Betreutes Wohnen – Eine Alternative zum Pflegeheim?
veröffentlicht am 11. Mai, 2012 by Felix in News
Viele Senioren haben Angst davor, einmal ein Pflegefall zu werden. Der Gedanke an die Hilflosigkeit macht dem Großteil der Gefährdeten zu schaffen. Ist es erst einmal soweit, wirft das im ersten Moment viele Fragen auf, auf die es so schnell keine Antwort gibt. Allein die Frage nach der richtigen Seniorenbetreuung will gut überlegt sein. Soll es die 24 Stunden Seniorenbetreuung im Pflegeheim sein oder vielleicht doch die häusliche Altenpflege? In den vergangenen Jahren versuchte sich zunehmend eine Zwischenlösung dieser beiden Extreme zu etablieren. Bei dieser Form des betreuten Wohnens können sich die Pflegebedürftigen das Leben in einer eigenen Wohnung erhalten und im Bedarfsfall dazu die Pflege beanspruchen. In der Nähe der dafür speziell ausgestatteten Objekte befindet sich meist ein Pflegedienst oder ähnliches, damit die Senioren zeitnah versorgt werden können und die Fahrtwege nicht zu lang sind.
Auf diesem Weg können die Senioren die Verantwortung für sich selbst tragen und das Risiko eines Notfalls reduziert sich durch die Nähe des Pflegedienstes. Ein weiterer Vorteil dieser Alternative zum Pflegeheim ist, dass in diesen Objekten ausschließlich Senioren wohnen und keine Jugendlichen, die permanent Partys veranstalten oder bis spät in die Nacht laut fernsehen. Sind die Senioren unter sich, heißt das zwar noch nicht, dass es zwischen den Nachbarn keinen Streit gibt, dennoch sollten aufgrund des ähnlichen Alters mehr gemeinsame Interessen bestehen, als in normalen Wohngebäuden.
Selbstverständlich ist diese Lösung nicht für jedermann geeignet. Ist der Pflegebedürftige bettlägerig oder an den Rollstuhl gefesselt, ist der Alltag von ihm allein nur selten zu bewältigen. Im ersten Fall sollte man ernsthaft über eine stationäre Pflege im Pflegeheim nachdenken. Im zweiten Fall kann es, je nach körperlicher Befindlichkeit des Betroffenen, schon ausreichen, einen Pflegedienst für die häusliche Pflege zu beauftragen. Junge Rollstuhlfahrer können sich teilweise sehr gut selbst versorgen und benötigen für den Alltag keine Hilfe. Lässt jedoch im Alter die Kraft nach, ist es von Vorteil, eine helfende Hand an der Seite zu haben.

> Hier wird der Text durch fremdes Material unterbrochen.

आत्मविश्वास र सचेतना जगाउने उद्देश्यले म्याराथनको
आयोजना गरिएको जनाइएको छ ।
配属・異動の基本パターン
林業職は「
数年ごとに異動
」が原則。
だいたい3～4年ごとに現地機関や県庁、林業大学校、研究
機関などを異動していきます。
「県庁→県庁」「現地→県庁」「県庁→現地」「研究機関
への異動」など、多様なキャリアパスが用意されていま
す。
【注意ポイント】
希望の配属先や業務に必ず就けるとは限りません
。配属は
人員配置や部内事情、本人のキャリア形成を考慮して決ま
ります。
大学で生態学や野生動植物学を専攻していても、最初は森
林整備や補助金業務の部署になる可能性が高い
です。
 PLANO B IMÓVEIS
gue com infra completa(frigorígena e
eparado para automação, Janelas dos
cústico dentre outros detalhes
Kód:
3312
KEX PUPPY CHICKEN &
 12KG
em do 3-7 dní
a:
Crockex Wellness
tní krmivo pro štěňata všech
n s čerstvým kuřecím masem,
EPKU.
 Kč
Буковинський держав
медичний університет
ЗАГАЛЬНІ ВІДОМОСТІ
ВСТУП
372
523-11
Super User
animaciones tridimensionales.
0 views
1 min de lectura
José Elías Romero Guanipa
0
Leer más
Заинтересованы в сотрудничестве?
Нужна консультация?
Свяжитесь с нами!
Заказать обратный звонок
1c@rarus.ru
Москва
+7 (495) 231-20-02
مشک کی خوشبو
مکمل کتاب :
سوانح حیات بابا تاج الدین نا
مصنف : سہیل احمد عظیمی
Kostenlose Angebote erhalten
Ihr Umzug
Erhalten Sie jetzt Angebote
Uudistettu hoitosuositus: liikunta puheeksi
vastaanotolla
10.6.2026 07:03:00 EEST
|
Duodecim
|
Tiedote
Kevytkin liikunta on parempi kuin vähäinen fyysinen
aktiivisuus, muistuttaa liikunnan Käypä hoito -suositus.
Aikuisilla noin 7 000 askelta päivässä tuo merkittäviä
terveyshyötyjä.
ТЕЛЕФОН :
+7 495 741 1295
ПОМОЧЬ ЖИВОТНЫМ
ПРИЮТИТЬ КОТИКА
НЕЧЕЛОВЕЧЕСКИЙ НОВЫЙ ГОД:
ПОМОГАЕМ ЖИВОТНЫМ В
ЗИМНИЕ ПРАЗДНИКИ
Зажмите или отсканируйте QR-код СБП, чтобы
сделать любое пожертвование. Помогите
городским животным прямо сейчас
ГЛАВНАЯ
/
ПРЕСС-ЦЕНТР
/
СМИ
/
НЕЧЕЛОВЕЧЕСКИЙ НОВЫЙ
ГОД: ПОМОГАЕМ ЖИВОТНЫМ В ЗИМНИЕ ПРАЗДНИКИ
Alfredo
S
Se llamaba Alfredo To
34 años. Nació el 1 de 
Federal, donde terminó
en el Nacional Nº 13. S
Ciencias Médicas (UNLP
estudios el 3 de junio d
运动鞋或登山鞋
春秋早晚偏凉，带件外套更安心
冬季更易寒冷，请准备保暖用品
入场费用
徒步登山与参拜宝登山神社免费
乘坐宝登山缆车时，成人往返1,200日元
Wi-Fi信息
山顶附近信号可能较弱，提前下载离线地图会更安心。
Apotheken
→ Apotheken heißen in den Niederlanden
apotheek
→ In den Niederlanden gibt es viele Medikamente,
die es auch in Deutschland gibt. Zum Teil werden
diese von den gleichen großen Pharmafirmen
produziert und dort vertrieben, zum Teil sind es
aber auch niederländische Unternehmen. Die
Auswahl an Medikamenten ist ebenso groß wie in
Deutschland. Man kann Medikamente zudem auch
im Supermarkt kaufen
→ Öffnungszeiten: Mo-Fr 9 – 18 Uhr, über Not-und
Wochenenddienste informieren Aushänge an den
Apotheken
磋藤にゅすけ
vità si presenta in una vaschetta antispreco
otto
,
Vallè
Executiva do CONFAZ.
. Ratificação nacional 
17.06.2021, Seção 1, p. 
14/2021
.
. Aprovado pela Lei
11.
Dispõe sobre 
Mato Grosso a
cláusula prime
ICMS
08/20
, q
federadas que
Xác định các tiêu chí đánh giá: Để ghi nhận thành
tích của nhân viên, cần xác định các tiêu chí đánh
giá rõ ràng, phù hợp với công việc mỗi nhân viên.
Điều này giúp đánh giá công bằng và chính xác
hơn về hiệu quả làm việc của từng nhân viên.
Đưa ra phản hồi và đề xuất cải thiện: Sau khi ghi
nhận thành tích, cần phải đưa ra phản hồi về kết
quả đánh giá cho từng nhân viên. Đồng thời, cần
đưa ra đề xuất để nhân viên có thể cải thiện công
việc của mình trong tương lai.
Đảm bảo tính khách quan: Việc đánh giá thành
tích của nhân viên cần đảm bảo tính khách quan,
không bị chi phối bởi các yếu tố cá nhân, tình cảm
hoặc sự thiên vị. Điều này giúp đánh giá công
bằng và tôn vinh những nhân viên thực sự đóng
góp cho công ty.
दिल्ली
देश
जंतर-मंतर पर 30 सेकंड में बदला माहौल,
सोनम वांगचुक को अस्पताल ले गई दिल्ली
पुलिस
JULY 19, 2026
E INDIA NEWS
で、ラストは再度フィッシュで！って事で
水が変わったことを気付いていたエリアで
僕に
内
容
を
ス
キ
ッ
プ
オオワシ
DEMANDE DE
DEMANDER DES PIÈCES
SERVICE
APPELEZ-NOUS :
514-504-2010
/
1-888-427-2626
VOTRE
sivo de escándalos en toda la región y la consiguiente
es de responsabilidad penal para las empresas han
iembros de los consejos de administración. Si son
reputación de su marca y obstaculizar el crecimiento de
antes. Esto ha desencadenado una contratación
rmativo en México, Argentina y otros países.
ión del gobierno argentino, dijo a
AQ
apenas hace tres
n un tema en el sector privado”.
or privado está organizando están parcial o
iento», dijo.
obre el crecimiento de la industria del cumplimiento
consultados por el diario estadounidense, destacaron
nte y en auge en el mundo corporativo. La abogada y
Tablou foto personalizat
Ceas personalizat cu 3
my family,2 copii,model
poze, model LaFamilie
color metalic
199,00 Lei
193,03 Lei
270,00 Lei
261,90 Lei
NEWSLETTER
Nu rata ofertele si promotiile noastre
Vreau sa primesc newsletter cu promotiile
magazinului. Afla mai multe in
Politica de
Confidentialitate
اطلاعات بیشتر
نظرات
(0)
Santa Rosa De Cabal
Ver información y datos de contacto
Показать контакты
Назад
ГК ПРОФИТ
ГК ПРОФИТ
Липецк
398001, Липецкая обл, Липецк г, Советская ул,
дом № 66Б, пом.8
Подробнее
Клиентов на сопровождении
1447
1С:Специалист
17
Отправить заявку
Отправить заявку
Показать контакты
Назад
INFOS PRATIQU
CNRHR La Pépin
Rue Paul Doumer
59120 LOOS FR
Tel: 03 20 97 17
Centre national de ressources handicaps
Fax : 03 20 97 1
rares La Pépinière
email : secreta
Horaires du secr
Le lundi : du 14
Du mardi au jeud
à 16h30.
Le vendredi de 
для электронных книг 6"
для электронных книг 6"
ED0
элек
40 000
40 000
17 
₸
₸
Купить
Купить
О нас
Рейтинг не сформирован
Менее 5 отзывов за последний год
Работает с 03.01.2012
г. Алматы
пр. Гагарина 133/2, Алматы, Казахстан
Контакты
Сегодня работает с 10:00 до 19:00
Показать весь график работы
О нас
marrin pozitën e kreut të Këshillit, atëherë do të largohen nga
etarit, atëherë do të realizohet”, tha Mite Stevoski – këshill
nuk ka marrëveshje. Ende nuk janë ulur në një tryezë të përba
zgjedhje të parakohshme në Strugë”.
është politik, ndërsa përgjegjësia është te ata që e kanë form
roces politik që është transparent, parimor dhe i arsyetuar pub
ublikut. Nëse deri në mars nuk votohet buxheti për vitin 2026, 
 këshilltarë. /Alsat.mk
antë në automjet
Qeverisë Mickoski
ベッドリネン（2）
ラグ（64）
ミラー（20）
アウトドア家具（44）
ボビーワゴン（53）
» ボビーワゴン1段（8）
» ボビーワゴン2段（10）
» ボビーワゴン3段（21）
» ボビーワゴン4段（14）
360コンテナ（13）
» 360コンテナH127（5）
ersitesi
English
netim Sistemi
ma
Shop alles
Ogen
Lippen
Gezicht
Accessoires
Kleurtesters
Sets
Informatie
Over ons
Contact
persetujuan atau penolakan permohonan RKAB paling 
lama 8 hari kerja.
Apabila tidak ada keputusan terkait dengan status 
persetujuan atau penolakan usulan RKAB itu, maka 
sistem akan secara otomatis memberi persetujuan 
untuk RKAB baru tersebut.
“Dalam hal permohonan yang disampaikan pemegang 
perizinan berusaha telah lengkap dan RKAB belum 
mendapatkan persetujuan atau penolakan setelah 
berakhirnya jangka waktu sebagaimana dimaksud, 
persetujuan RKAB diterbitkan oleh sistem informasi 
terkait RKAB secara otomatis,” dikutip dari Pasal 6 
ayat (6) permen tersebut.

Bei der Suche nach einem Objekt für das betreute Wohnen sollte man Schritt für Schritt vorgehen. Zunächst gilt es, sich zu informieren, wo im Umkreis solche Wohneinrichtungen zu finden sind. Als zweiten Schritt sollte man diese besichtigen und schauen, welche einem am besten gefallen. Danach werden die Angebote verglichen und das Beste ausgesucht. Jetzt gilt es nur noch, den Mietvertrag zu unterschreiben. Dabei ist darauf zu achten, dass es neben dem Mietvertrag auch einen Betreuungsvertag gibt, welcher mit dem Träger der Seniorenbetreuung geschlossen wird.